The Kinetica system that the Air Force is installing will have petabytes of data – which is a lot for a database – and Amit Vij, co-founder and president of Kinetica, tells The Next Platform that with the setup costing on the order of one-tenth that of a Spark or Hadoop stack with better functionality, the choice for the US Air Force was fairly easy. (We really want to know who the other vendor was that made it to the final bakeoff.)
The exact size and configuration of the data warehouses based on the Kinetica stack are not known, but generally speaking, there should be many hundreds of nodes per environment and multiple environments. And it will expand from there as new data sources and new capabilities are added atop the streaming data warehouse. The Air Force is not disclosing the architecture specifically, but it is reasonable that the system will use a mix of CPU instances with fat vector engines for some of the database processing and GPU instances for even more peppy processing as well as visualization.
While $100 million sounds like a lot, it really isn’t if you do the math. If you bought a single EC2 P3 instance – take the fat p3dn.24xlarge Cadillac instance, which has eight Tesla V100 GPUs with 256 GB of HBM2 memory cross-coupled with NVLink plus 96 vCPUs on two Xeon SP processors with 768 GB of main memory, it would cost about $84,500 to run it a year with a three-year reserved instance type. That’s about 240 nodes in total for that $20 million. Less beefy nodes cost a little less per unit of compute, but you have the noisy neighbor problem then, which we are sure NORAD and US Northern Command will not tolerate. Now, if the GPU nodes are a smaller portion of the total compute, then there will obviously be more nodes for the same money, but potentially a lot less compute and a lot more main memory.

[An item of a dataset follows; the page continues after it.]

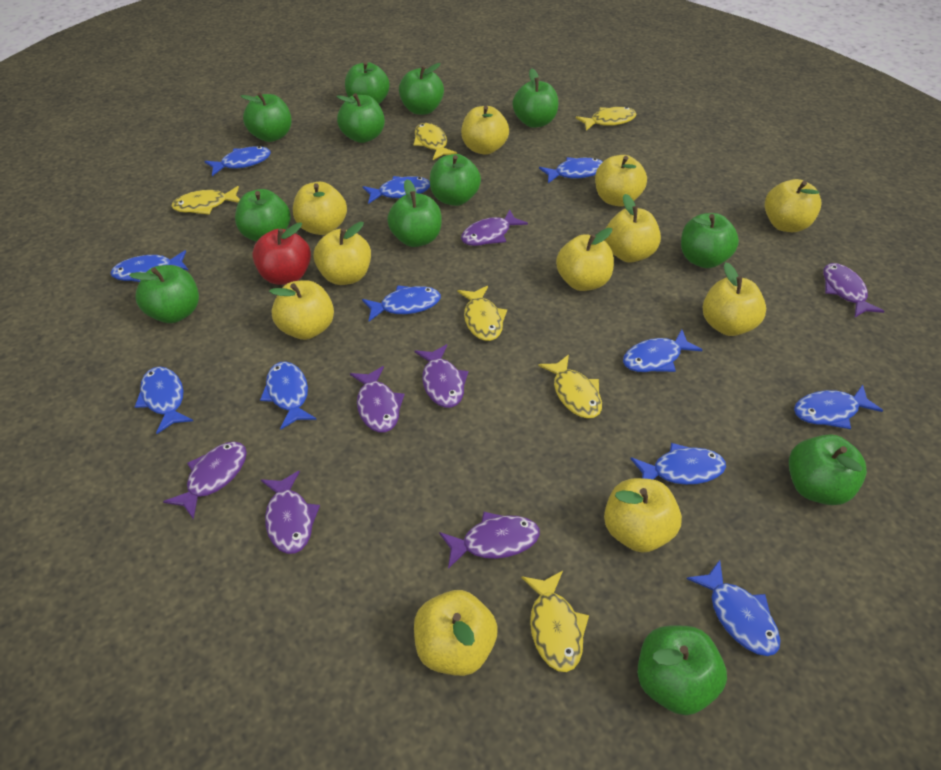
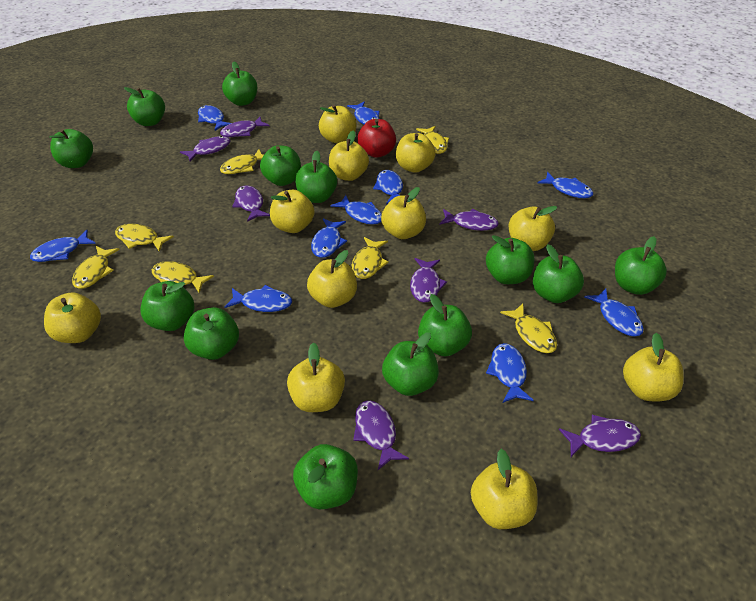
blue fish: [110,250,189,282] [135,367,193,434] [204,146,271,176] [260,362,317,430] [362,285,441,321] [363,176,430,204] [539,157,602,183] [623,329,702,372] [630,443,726,485] [686,560,781,656] [794,385,883,429] = 11 -> [30,230,96,262] [198,105,231,131] [225,285,292,312] [311,218,347,258] [331,195,382,225] [347,101,380,125] [373,170,403,205] [486,343,534,403] [537,172,594,198] [584,289,644,337] = 10
green apple: [129,265,199,323] [235,189,291,242] [240,92,292,142] [336,93,385,143] [345,61,390,104] [387,179,442,247] [399,63,444,115] [430,154,481,206] [512,68,558,128] [638,626,727,715] [681,213,739,268] [789,434,867,505] = 12 -> [49,129,93,168] [124,87,165,126] [140,281,194,331] [184,307,239,360] [222,62,257,106] [260,145,301,186] [293,444,358,509] [295,151,337,203] [382,332,439,396] [418,294,472,356] [486,235,534,284] [533,244,584,303] [615,236,667,295] = 13
yellow fish: [171,186,240,215] [413,123,457,160] [457,286,507,341] [521,571,589,672] [538,354,602,419] [576,107,637,131] = 6 -> [72,246,120,289] [115,224,174,252] [152,261,214,293] [220,149,264,174] [352,237,389,279] [416,126,449,154] [500,303,557,353] = 7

It would be interesting to see how this is really architected and what the price/performance is of running Kinetica’s database on CPUs versus GPUs. We’re going to have a chat with Vij and get an update on the Kinetica Streaming Data Warehouse and how you play these two compute engines off each other and run them in a hybrid mode. A lot has changed since we drilled down into the Kinetica database architecture way back in September 2016.
As someone who’s worked with Kinetica systems and big data…
I’m a bit concerned.
There are definitely issues w scalability and performance.
There are better alternatives out there.
The US Government is usually a decade behind on stable tech. They should be help pushing the envelope when possible.
That’s interesting, I’ve also been using Kinetica for use cases like this and have found it exemplary. It’s actually quite ahead of the field from our experience, you should probably try again.
Kinetica is one of the few technologies out there (and we have tried many for our financial firm) that can actually scale to trillion row datasets and produce fast results.
Who else has trillion row capabilities with the fused value add of real time, geospatial, and operationalizing AI/ML on an analytics platform?